1. Write a method called indexOfMaxInRange that takes an array of integers, finds the largest element in the given range, and returns its index. You can modify your recursive version of maxInRange or you can write an iterative version from scratch.
2. Write a method called swapElement that takes an array of integers and two indices, and that swaps the elements at the given indices.
3. Write a method called selectionSort that takes an array of integers and that uses indexOfMaxInRange and swapElement to sort the array from largest to smallest.

### Exercise¶

Write a method called letterHist that takes a String as a parameter and that returns a histogram of the letters in the String. The zeroeth element of the histogram should contain the number of a’s in the String (upper and lower case); the 25th element should contain the number of z’s. Your solution should only traverse the String once.

### Exercise¶

A word is said to be a “doubloon” if every letter that appears in the word appears exactly twice. For example, the following are all the doubloons I found in my dictionary.

Abba, Anna, appall, appearer, appeases, arraigning, beriberi, bilabial, boob, Caucasus, coco, Dada, deed, Emmett, Hannah, horseshoer, intestines, Isis, mama, Mimi, murmur, noon, Otto, papa, peep, reappear, redder, sees, Shanghaiings, Toto

Write a method called isDoubloon that returns true if the given word is a doubloon and false otherwise.

### Exercise¶

Two words are anagrams if they contain the same letters (and the same number of each letter).
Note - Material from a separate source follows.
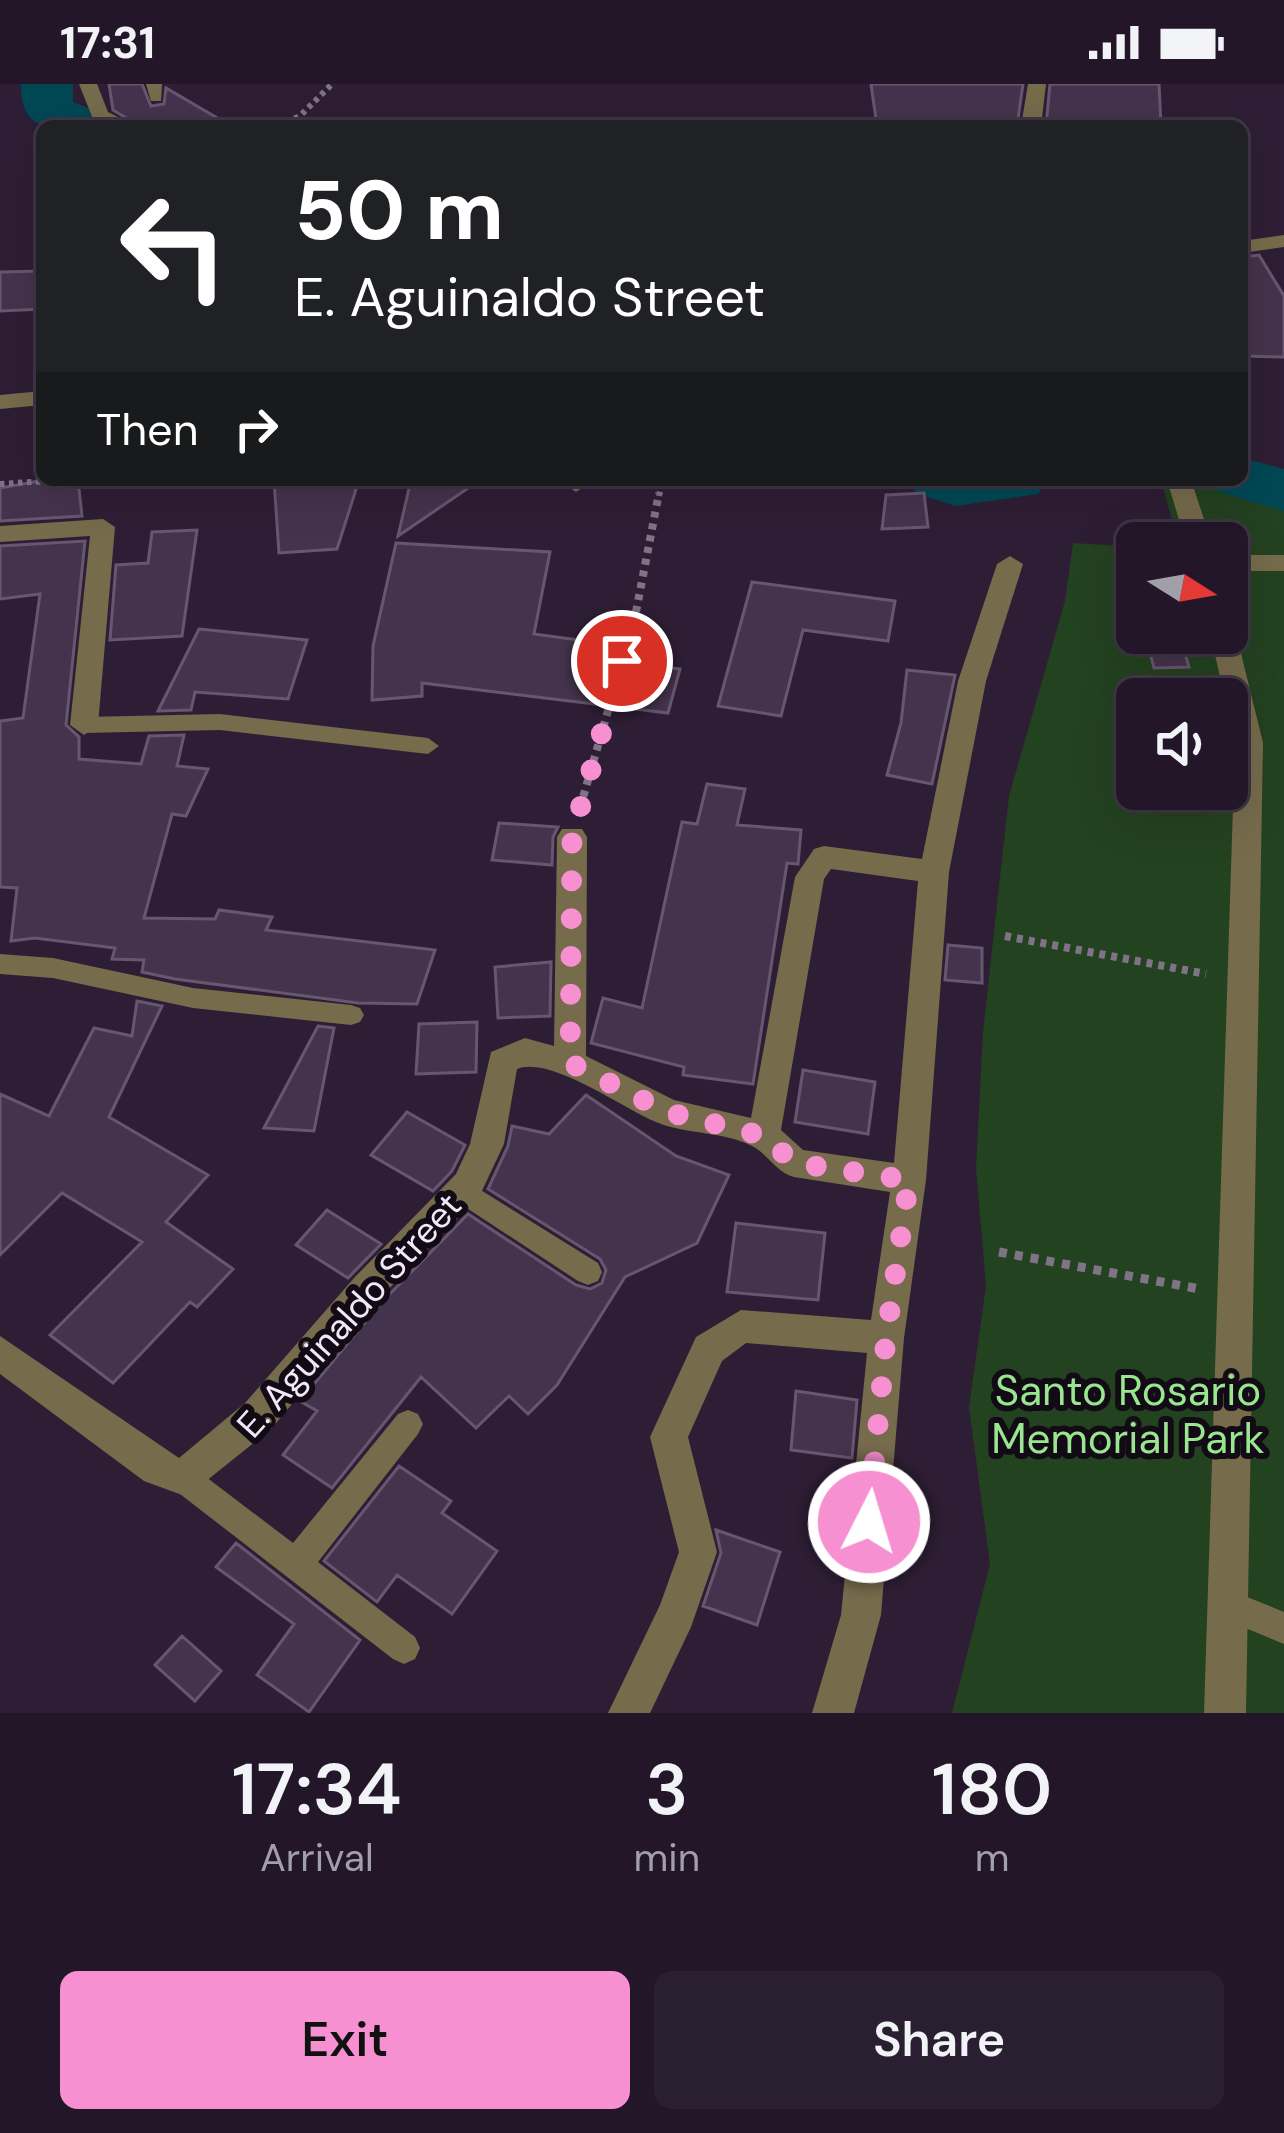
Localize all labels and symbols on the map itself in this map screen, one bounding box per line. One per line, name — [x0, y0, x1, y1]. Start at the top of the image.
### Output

For example, “stop” is an anagram of “pots” and “allen downey” is an anagram of “well annoyed.”

Write a method that takes two Strings and returns true if the Strings are anagrams of each other.
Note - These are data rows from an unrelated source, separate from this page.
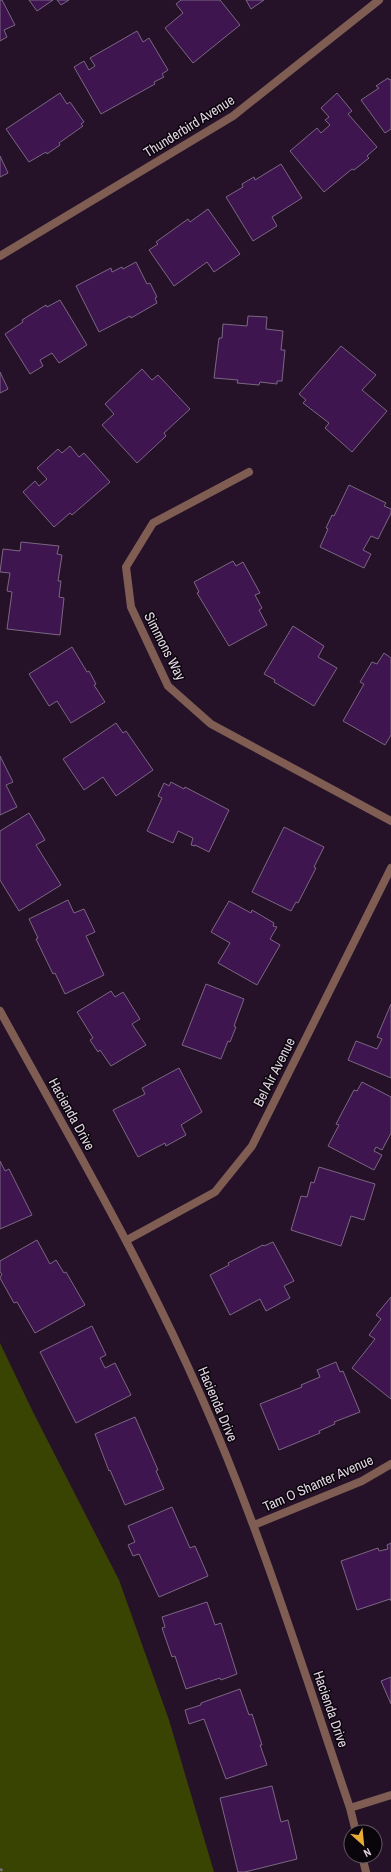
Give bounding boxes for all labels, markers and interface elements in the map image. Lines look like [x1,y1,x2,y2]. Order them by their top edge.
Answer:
street label: Thunderbird Avenue [140,91,238,161]
street label: Simmons Way [140,609,190,683]
street label: Bel Air Avenue [249,1034,299,1110]
street label: Hacienda Drive [45,1075,99,1153]
street label: Hacienda Drive [194,1364,242,1444]
street label: Tam O Shanter Avenue [260,1451,376,1515]
street label: Hacienda Drive [310,1668,352,1750]
north arrow [343,1824,383,1864]
text: N [361,1845,374,1861]

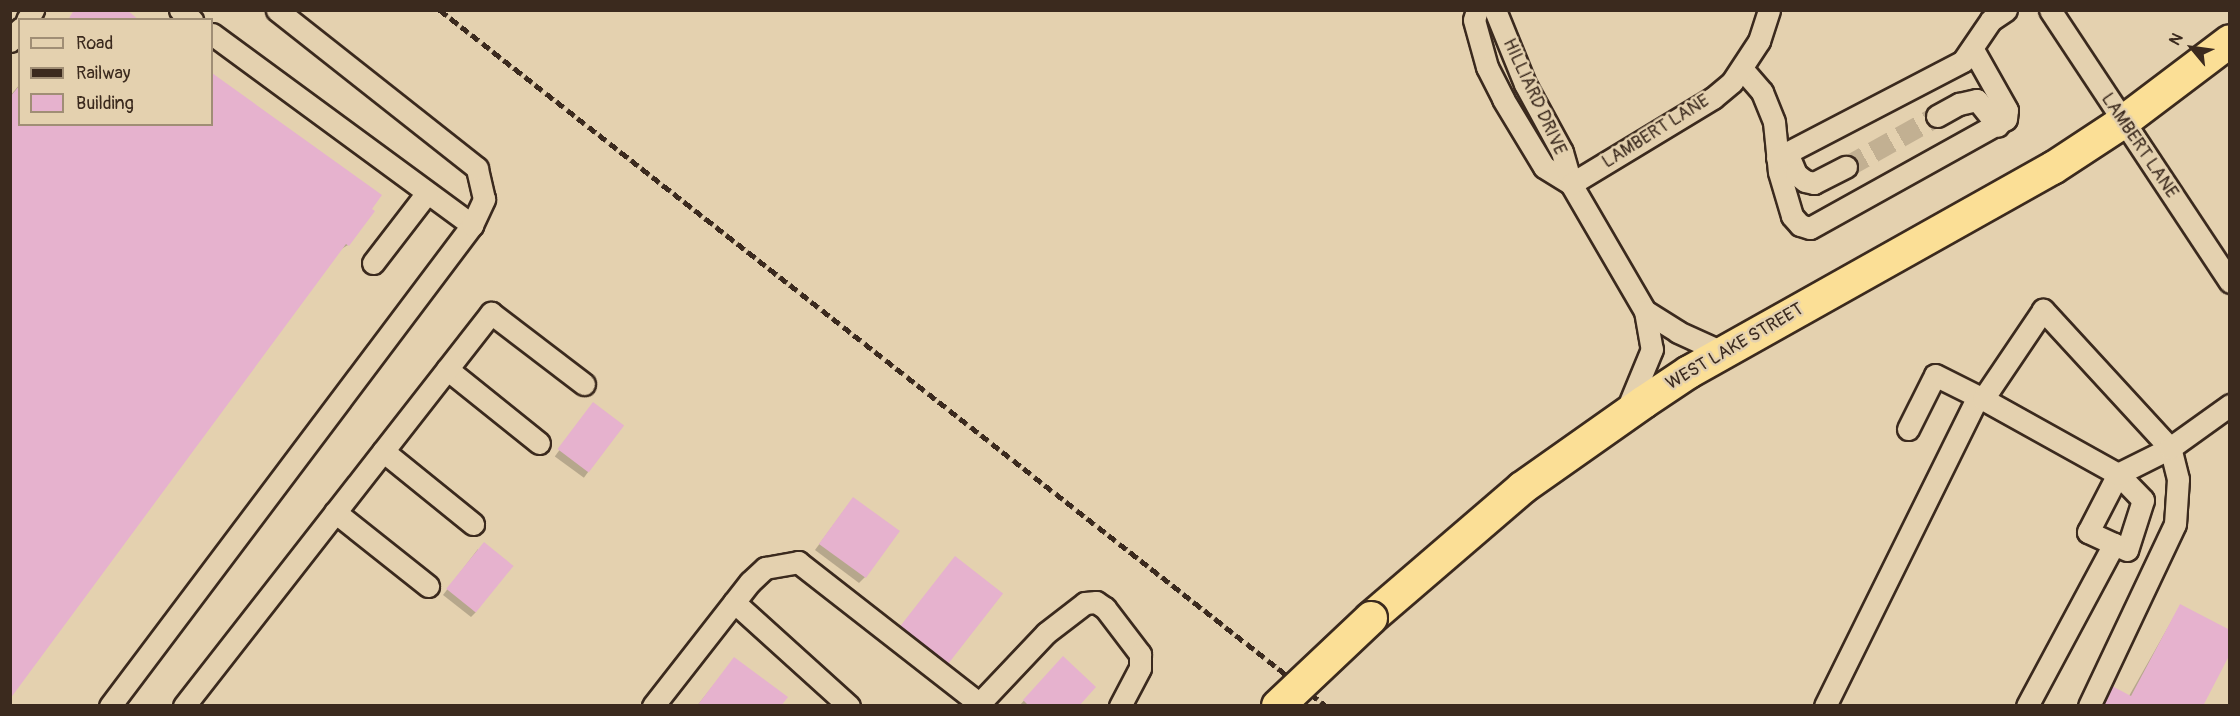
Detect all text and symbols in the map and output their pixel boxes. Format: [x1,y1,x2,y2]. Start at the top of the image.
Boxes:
legend [18,18,213,126]
north arrow [2162,18,2222,78]
text: N [2165,30,2188,49]
text: Road [76,32,113,55]
street label: HILLIARD DRIVE [1498,35,1570,159]
text: Railway [76,62,131,85]
street label: LAMBERT LANE [2096,89,2182,203]
street label: LAMBERT LANE [1599,91,1713,173]
text: Building [76,92,134,115]
street label: WEST LAKE STREET [1663,299,1807,395]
Optional challenge: read the letters of the Strings only once.

### Exercise¶

In Scrabble each player has a set of tiles with letters on them, and the object of the game is to use those letters to spell words. The scoring system is complicated, but longer words are usually worth more than shorter words.

Imagine you are given your set of tiles as a String, like "quijibo" and you are given another String to test, like "jib". Write a method called canSpell that takes two Strings and returns true if the set of tiles can be used to spell the word. You might have more than one tile with the same letter, but you can only use each tile once.
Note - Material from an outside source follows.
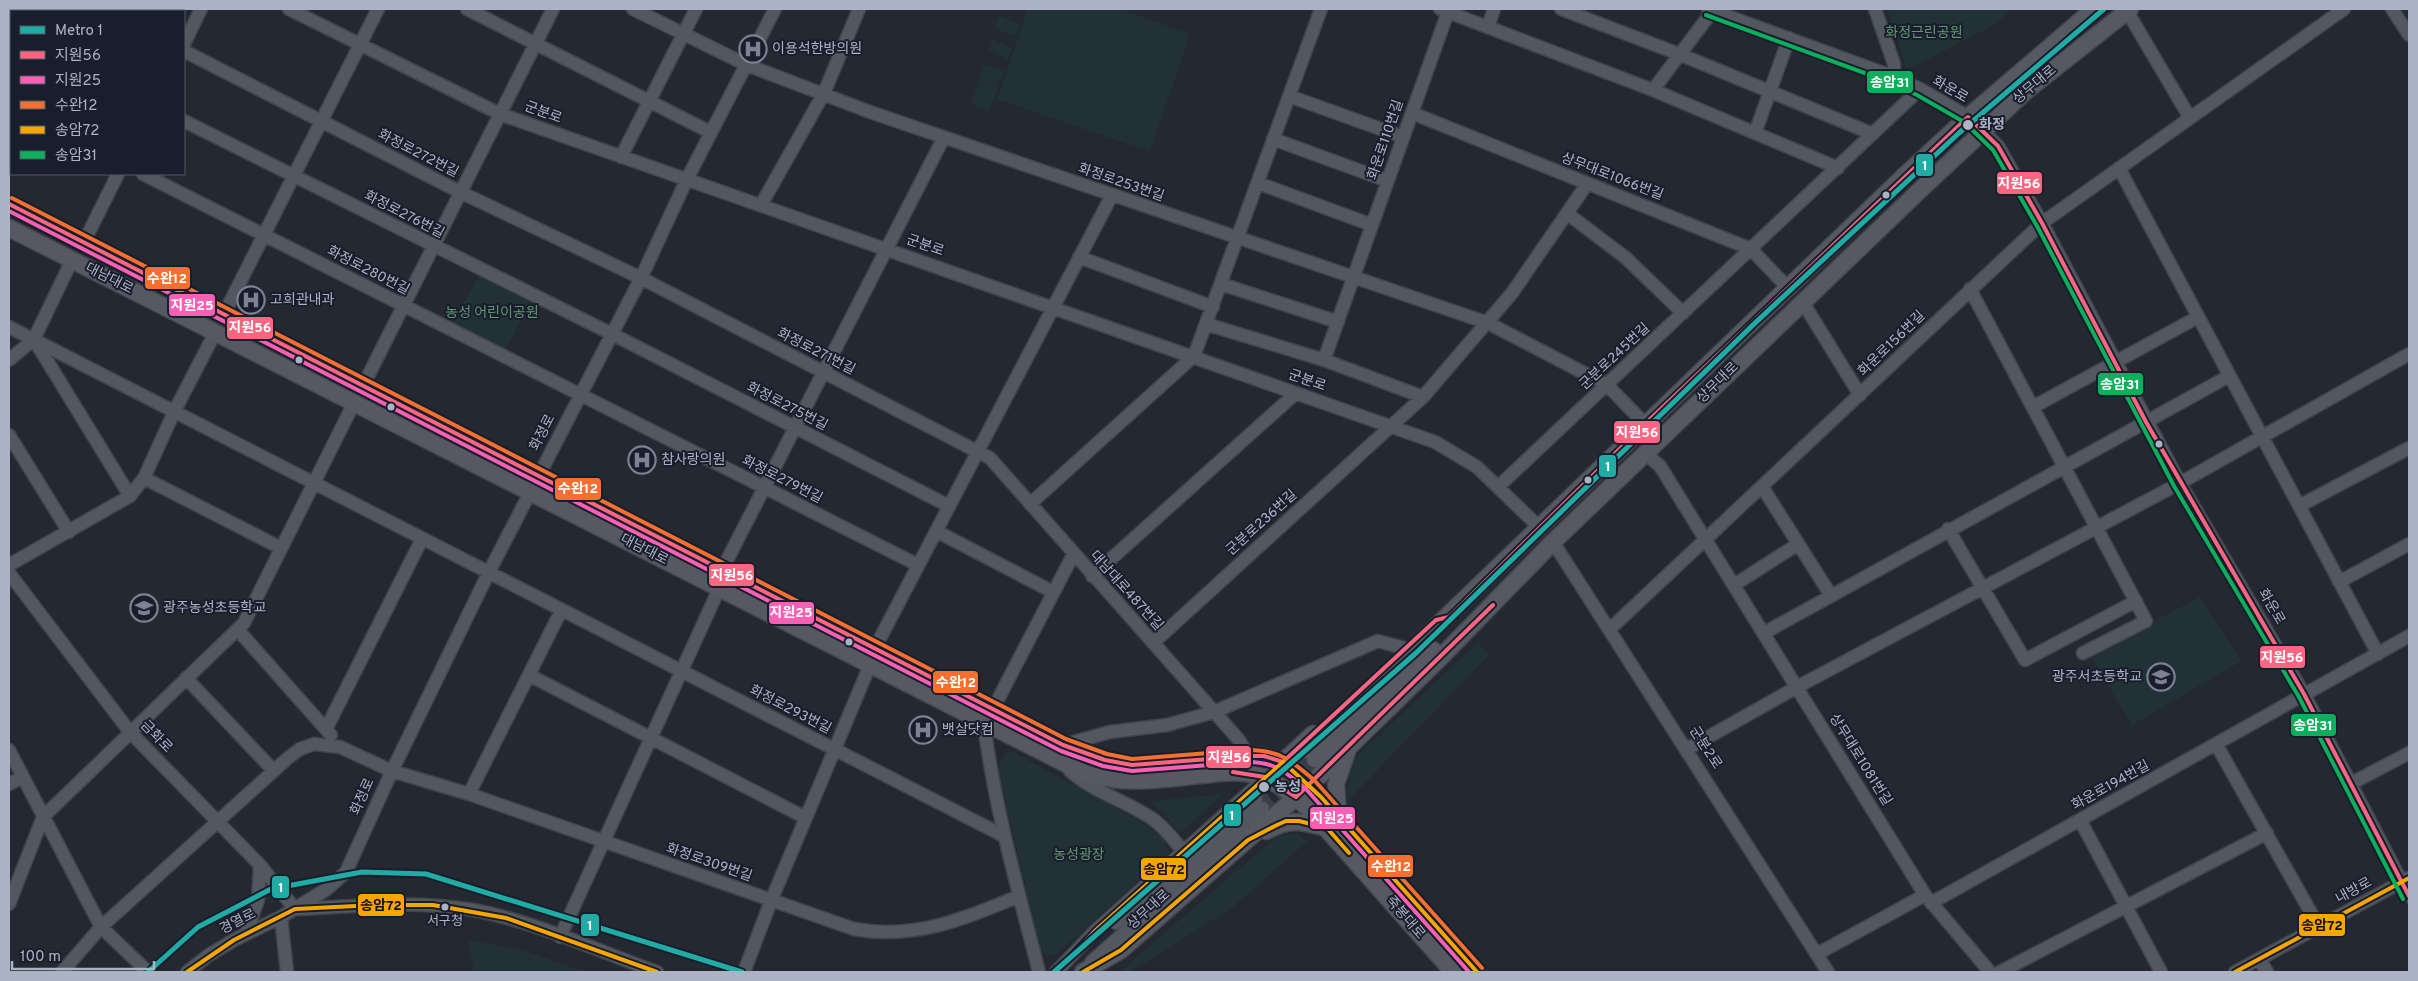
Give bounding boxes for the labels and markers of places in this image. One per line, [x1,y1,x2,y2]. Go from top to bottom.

Optional challenge: read the letters of the Strings only once.

### Exercise¶

In real Scrabble, there are some blank tiles that can be used as wild cards; that is, a blank tile can be used to represent any letter.

Think of an algorithm for canSpell that deals with wild cards. Don’t get bogged down in details of implementation like how to represent wild cards. Just describe the algorithm, using English, pseudocode, or Java.